_TEXT PASSAGE:_
Run ML models locally on devices or in the browser


Machine Learning or ML for short is a hot topic nowadays. You can see all big companies releasing huge models that allow us to do neverseen before things, generate an image from text, get an answer to your question.

When you look at the examples you can find a lot of material on how to run a model on the server side or on a special hardware. All these models work like a client-server architecture. You submit a data to your server, server analyzes your data and returns the result. With client-server architecture server has full knowledge of everything you send there.

OpenAI generated ML logo
OpenAI generated ML logo

There is a new upcoming wave of local-first software and end-to-end encrypted (E2EE) applications. They too could benefit from using ML. How do we protect users' data?

The answer to this problem is simple: Just run the model locally.

The answer is simple but the solution is not. How would you run your model on every device? As it turns out there are several solutions. Let's start with the most obvious.

Google MLkit

One solution that is highly popular on mobile devices is Google MLkit. It provides a good set of models and runs on Android and iOS.

_PROBLEM SET:_
1. Rewrite the paragraph beginning "When you look at the examples" from the article on running ML models locally as a short bulleted list that keeps its main facts.
2. Please copy a passage from the article on running ML models locally word for word, beginning at the words "When you look" and stopping after "protect users' data?".
3. Resume the article on running ML models locally after its last sentence.

_EXTRACTED DATA:_
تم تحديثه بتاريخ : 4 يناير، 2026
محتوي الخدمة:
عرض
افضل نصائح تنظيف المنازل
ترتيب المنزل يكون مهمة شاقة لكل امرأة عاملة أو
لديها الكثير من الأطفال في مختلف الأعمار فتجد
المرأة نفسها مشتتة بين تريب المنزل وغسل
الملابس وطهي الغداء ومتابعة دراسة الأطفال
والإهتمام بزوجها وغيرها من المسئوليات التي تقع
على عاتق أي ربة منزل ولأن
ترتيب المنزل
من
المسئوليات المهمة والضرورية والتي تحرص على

_WRITTEN ANSWERS:_
1.
- Most available material shows how to run a model on the server side or on special hardware.
- These models follow a client-server architecture: you submit data, the server analyzes it and returns the result.
- In this setup, the server has full knowledge of everything you send to it.

2.
When you look at the examples you can find a lot of material on how to run a model on the server side or on a special hardware. All these models work like a client-server architecture. You submit a data to your server, server analyzes your data and returns the result. With client-server architecture server has full knowledge of everything you send there.

OpenAI generated ML logo
OpenAI generated ML logo

There is a new upcoming wave of local-first software and end-to-end encrypted (E2EE) applications. They too could benefit from using ML. How do we protect users' data?

3.
What if you want to have a desktop application? For desktops you can link tensorflow but then you will need to find a different model. What if you have a browser app? Then there is privacy concert with Google's library. It is closed source.

ML Kit does not send that data to Google servers.

While it doesn't collect your data it collects how you use the library.

The ML Kit APIs may contact Google servers from time to time in order to receive things like bug fixes, updated models and hardware accelerator compatibility information. The ML Kit APIs also send metrics about the performance and utilization of the APIs in your app to Google. Google uses this metrics data to measure performance, debug, maintain and improve the APIs, and detect misuse or abuse, as further described in our Privacy Policy.

You are responsible for informing users of your app about Google’s processing of ML Kit metrics data as required by applicable law.

Do we have any other options?

ONNX Runtime

As it turns out we have: ONNX Runtime. You can run ONNX runtime everywhere: Windows, Linux, Mac, Android, iOS and Browser. This truly means that you can build cross-platform applications with it and run models locally.

Mobile Net Piano result
MobileNet example identifying a piano

You can play around with interactive examples on this page.

As for the models ONNX also provides a catalog of pre-built models, called ONNX Model Zoo. The catalog is rather limited though. For a decent entry-level tutorial you can follow: https://onnxruntime.ai/docs/tutorials/web/classify-images-nextjs-github-template.html

A catch

There is a trade-off between model results and a model size. For example MobileNet model identifies only 1000 labels. This means you might not always get good results.

Mobile Net piano results
MobileNet test results

Take a look at one image that I took. Every label is a miss...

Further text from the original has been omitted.